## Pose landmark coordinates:
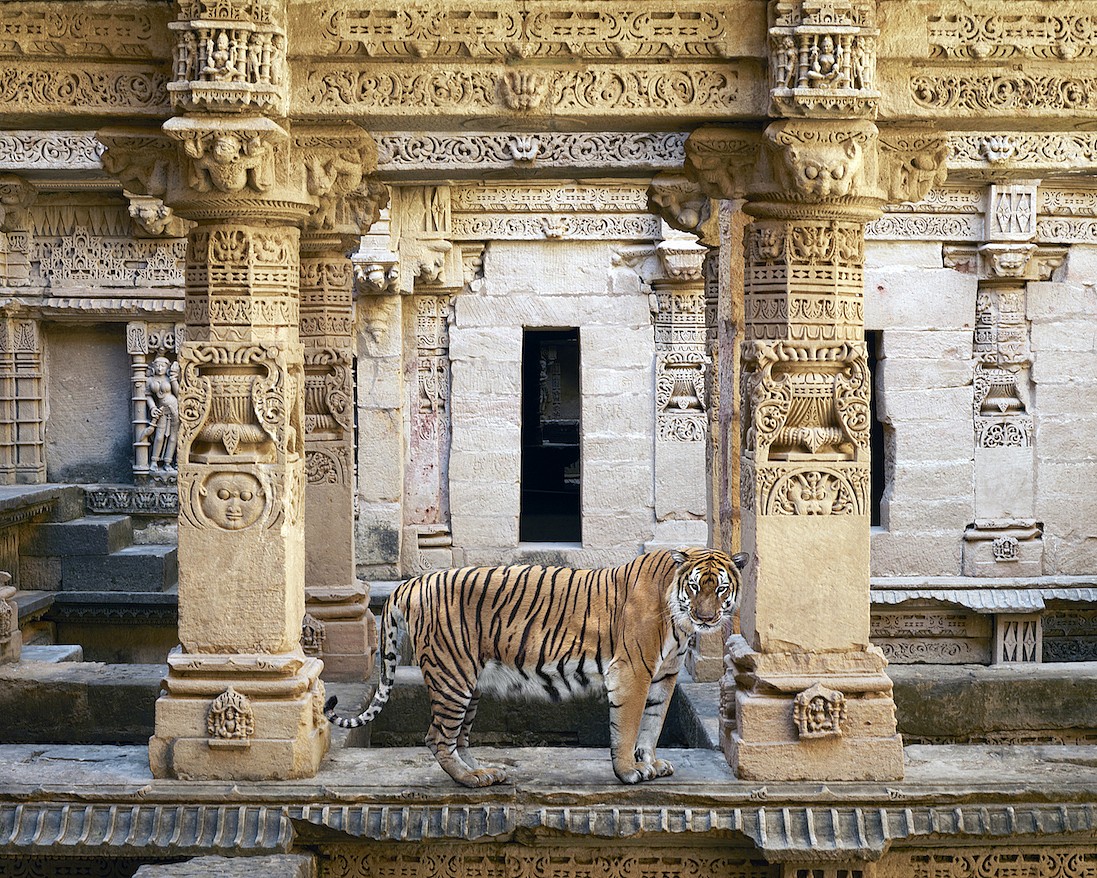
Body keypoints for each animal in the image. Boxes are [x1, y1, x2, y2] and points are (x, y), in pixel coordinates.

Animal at [322, 544, 745, 785]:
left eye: (721, 588)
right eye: (695, 587)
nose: (706, 618)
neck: (679, 620)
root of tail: (409, 583)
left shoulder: (665, 676)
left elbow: (652, 726)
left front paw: (651, 763)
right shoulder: (633, 673)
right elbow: (627, 728)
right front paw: (628, 771)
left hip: (469, 681)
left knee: (458, 738)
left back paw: (484, 770)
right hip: (452, 676)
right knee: (436, 738)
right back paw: (469, 780)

## Activity:
The answer must be a single number: the count of lines in the data that contain the word "left".

## Completed exercise:
7